◆ To do:
Repeat the entries exactly as they appear.

Records drawn from a dataset:

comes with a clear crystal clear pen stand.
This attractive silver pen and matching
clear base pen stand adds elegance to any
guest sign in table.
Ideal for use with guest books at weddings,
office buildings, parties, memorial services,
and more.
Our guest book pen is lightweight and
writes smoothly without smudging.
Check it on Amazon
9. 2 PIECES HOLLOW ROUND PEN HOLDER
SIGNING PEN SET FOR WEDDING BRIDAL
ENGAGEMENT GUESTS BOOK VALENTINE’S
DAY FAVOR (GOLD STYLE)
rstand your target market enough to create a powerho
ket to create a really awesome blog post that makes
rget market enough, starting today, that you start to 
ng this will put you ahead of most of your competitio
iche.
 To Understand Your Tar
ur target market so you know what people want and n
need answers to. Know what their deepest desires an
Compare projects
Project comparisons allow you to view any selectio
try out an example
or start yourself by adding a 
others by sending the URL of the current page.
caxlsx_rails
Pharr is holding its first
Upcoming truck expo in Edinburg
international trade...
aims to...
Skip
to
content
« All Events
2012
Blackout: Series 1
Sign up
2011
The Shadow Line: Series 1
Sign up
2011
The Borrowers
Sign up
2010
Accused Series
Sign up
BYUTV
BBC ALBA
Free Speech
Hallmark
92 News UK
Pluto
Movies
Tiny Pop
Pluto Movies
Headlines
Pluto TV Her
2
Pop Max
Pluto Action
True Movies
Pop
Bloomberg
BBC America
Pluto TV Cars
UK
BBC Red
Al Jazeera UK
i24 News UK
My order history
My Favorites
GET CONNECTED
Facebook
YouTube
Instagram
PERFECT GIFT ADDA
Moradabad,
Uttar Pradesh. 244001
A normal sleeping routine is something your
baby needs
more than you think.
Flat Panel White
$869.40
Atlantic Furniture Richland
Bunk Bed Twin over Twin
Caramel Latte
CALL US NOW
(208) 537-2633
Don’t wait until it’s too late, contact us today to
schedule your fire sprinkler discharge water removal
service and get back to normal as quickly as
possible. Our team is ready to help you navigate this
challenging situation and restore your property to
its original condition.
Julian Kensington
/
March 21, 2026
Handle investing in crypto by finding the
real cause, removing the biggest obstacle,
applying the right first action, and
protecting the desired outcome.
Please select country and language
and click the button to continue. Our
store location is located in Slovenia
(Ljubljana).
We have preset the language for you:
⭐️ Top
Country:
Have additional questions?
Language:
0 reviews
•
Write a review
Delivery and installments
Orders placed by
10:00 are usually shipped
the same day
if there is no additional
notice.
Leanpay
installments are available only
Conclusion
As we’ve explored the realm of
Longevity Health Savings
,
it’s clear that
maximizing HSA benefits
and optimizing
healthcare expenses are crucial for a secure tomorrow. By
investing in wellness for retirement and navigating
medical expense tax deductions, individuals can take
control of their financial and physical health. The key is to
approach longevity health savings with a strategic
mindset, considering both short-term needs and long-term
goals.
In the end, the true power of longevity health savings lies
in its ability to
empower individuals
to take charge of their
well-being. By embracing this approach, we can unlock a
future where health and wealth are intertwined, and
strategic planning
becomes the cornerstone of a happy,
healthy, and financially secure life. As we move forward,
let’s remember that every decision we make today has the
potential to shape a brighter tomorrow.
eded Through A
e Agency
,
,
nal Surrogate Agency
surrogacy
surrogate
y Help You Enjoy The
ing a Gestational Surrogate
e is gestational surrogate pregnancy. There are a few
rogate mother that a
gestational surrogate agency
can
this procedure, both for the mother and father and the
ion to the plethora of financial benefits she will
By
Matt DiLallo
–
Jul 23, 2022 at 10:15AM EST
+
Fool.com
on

◆ Solved exercise:
comes with a clear crystal clear pen stand.
This attractive silver pen and matching
clear base pen stand adds elegance to any
guest sign in table.
Ideal for use with guest books at weddings,
office buildings, parties, memorial services,
and more.
Our guest book pen is lightweight and
writes smoothly without smudging.
Check it on Amazon
9. 2 PIECES HOLLOW ROUND PEN HOLDER
SIGNING PEN SET FOR WEDDING BRIDAL
ENGAGEMENT GUESTS BOOK VALENTINE’S
DAY FAVOR (GOLD STYLE)
rstand your target market enough to create a powerho
ket to create a really awesome blog post that makes
rget market enough, starting today, that you start to 
ng this will put you ahead of most of your competitio
iche.
 To Understand Your Tar
ur target market so you know what people want and n
need answers to. Know what their deepest desires an
Compare projects
Project comparisons allow you to view any selectio
try out an example
or start yourself by adding a 
others by sending the URL of the current page.
caxlsx_rails
Pharr is holding its first
Upcoming truck expo in Edinburg
international trade...
aims to...
Skip
to
content
« All Events
2012
Blackout: Series 1
Sign up
2011
The Shadow Line: Series 1
Sign up
2011
The Borrowers
Sign up
2010
Accused Series
Sign up
BYUTV
BBC ALBA
Free Speech
Hallmark
92 News UK
Pluto
Movies
Tiny Pop
Pluto Movies
Headlines
Pluto TV Her
2
Pop Max
Pluto Action
True Movies
Pop
Bloomberg
BBC America
Pluto TV Cars
UK
BBC Red
Al Jazeera UK
i24 News UK
My order history
My Favorites
GET CONNECTED
Facebook
YouTube
Instagram
PERFECT GIFT ADDA
Moradabad,
Uttar Pradesh. 244001
A normal sleeping routine is something your
baby needs
more than you think.
Flat Panel White
$869.40
Atlantic Furniture Richland
Bunk Bed Twin over Twin
Caramel Latte
CALL US NOW
(208) 537-2633
Don’t wait until it’s too late, contact us today to
schedule your fire sprinkler discharge water removal
service and get back to normal as quickly as
possible. Our team is ready to help you navigate this
challenging situation and restore your property to
its original condition.
Julian Kensington
/
March 21, 2026
Handle investing in crypto by finding the
real cause, removing the biggest obstacle,
applying the right first action, and
protecting the desired outcome.
Please select country and language
and click the button to continue. Our
store location is located in Slovenia
(Ljubljana).
We have preset the language for you:
⭐️ Top
Country:
Have additional questions?
Language:
0 reviews
•
Write a review
Delivery and installments
Orders placed by
10:00 are usually shipped
the same day
if there is no additional
notice.
Leanpay
installments are available only
Conclusion
As we’ve explored the realm of
Longevity Health Savings
,
it’s clear that
maximizing HSA benefits
and optimizing
healthcare expenses are crucial for a secure tomorrow. By
investing in wellness for retirement and navigating
medical expense tax deductions, individuals can take
control of their financial and physical health. The key is to
approach longevity health savings with a strategic
mindset, considering both short-term needs and long-term
goals.
In the end, the true power of longevity health savings lies
in its ability to
empower individuals
to take charge of their
well-being. By embracing this approach, we can unlock a
future where health and wealth are intertwined, and
strategic planning
becomes the cornerstone of a happy,
healthy, and financially secure life. As we move forward,
let’s remember that every decision we make today has the
potential to shape a brighter tomorrow.
eded Through A
e Agency
,
,
nal Surrogate Agency
surrogacy
surrogate
y Help You Enjoy The
ing a Gestational Surrogate
e is gestational surrogate pregnancy. There are a few
rogate mother that a
gestational surrogate agency
can
this procedure, both for the mother and father and the
ion to the plethora of financial benefits she will
By
Matt DiLallo
–
Jul 23, 2022 at 10:15AM EST
+
Fool.com
on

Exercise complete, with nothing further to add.